• **Data for review**:
==================================================

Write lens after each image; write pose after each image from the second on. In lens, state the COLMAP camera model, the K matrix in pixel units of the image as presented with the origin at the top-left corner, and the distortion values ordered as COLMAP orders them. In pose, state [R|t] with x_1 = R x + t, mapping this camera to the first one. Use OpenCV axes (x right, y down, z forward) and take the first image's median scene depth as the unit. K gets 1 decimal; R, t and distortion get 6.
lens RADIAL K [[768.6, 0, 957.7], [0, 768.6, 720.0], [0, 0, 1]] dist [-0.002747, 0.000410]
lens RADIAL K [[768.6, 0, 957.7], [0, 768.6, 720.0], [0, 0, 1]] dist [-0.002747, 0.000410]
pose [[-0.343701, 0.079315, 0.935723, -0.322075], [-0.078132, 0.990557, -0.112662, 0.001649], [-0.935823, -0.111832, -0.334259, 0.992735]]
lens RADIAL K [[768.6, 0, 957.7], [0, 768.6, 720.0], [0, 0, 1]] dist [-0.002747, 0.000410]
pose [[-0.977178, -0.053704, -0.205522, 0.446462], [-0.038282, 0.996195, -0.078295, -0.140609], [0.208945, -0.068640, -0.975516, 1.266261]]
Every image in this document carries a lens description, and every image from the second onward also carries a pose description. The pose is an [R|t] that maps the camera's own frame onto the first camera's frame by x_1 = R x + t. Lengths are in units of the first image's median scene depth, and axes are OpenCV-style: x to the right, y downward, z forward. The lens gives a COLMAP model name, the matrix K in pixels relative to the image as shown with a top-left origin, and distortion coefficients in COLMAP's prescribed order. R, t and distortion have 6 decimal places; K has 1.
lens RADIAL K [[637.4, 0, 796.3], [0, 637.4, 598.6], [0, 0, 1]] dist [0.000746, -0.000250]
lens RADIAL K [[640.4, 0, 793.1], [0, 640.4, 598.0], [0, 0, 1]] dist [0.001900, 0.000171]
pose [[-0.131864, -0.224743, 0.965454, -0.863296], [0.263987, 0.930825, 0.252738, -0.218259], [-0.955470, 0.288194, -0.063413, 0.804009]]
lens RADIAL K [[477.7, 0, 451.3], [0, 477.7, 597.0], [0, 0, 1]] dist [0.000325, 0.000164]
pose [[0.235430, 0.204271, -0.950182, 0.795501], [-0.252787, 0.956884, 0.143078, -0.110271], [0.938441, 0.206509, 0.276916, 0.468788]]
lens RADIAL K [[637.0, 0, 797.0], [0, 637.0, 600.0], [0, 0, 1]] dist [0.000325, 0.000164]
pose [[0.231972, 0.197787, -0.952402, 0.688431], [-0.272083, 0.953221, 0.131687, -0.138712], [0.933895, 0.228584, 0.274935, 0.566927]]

==================================================

• **What you should do**: Retype the entries one by one, exactly.

• **Result for this task**:
Write lens after each image; write pose after each image from the second on. In lens, state the COLMAP camera model, the K matrix in pixel units of the image as presented with the origin at the top-left corner, and the distortion values ordered as COLMAP orders them. In pose, state [R|t] with x_1 = R x + t, mapping this camera to the first one. Use OpenCV axes (x right, y down, z forward) and take the first image's median scene depth as the unit. K gets 1 decimal; R, t and distortion get 6.
lens RADIAL K [[768.6, 0, 957.7], [0, 768.6, 720.0], [0, 0, 1]] dist [-0.002747, 0.000410]
lens RADIAL K [[768.6, 0, 957.7], [0, 768.6, 720.0], [0, 0, 1]] dist [-0.002747, 0.000410]
pose [[-0.343701, 0.079315, 0.935723, -0.322075], [-0.078132, 0.990557, -0.112662, 0.001649], [-0.935823, -0.111832, -0.334259, 0.992735]]
lens RADIAL K [[768.6, 0, 957.7], [0, 768.6, 720.0], [0, 0, 1]] dist [-0.002747, 0.000410]
pose [[-0.977178, -0.053704, -0.205522, 0.446462], [-0.038282, 0.996195, -0.078295, -0.140609], [0.208945, -0.068640, -0.975516, 1.266261]]
Every image in this document carries a lens description, and every image from the second onward also carries a pose description. The pose is an [R|t] that maps the camera's own frame onto the first camera's frame by x_1 = R x + t. Lengths are in units of the first image's median scene depth, and axes are OpenCV-style: x to the right, y downward, z forward. The lens gives a COLMAP model name, the matrix K in pixels relative to the image as shown with a top-left origin, and distortion coefficients in COLMAP's prescribed order. R, t and distortion have 6 decimal places; K has 1.
lens RADIAL K [[637.4, 0, 796.3], [0, 637.4, 598.6], [0, 0, 1]] dist [0.000746, -0.000250]
lens RADIAL K [[640.4, 0, 793.1], [0, 640.4, 598.0], [0, 0, 1]] dist [0.001900, 0.000171]
pose [[-0.131864, -0.224743, 0.965454, -0.863296], [0.263987, 0.930825, 0.252738, -0.218259], [-0.955470, 0.288194, -0.063413, 0.804009]]
lens RADIAL K [[477.7, 0, 451.3], [0, 477.7, 597.0], [0, 0, 1]] dist [0.000325, 0.000164]
pose [[0.235430, 0.204271, -0.950182, 0.795501], [-0.252787, 0.956884, 0.143078, -0.110271], [0.938441, 0.206509, 0.276916, 0.468788]]
lens RADIAL K [[637.0, 0, 797.0], [0, 637.0, 600.0], [0, 0, 1]] dist [0.000325, 0.000164]
pose [[0.231972, 0.197787, -0.952402, 0.688431], [-0.272083, 0.953221, 0.131687, -0.138712], [0.933895, 0.228584, 0.274935, 0.566927]]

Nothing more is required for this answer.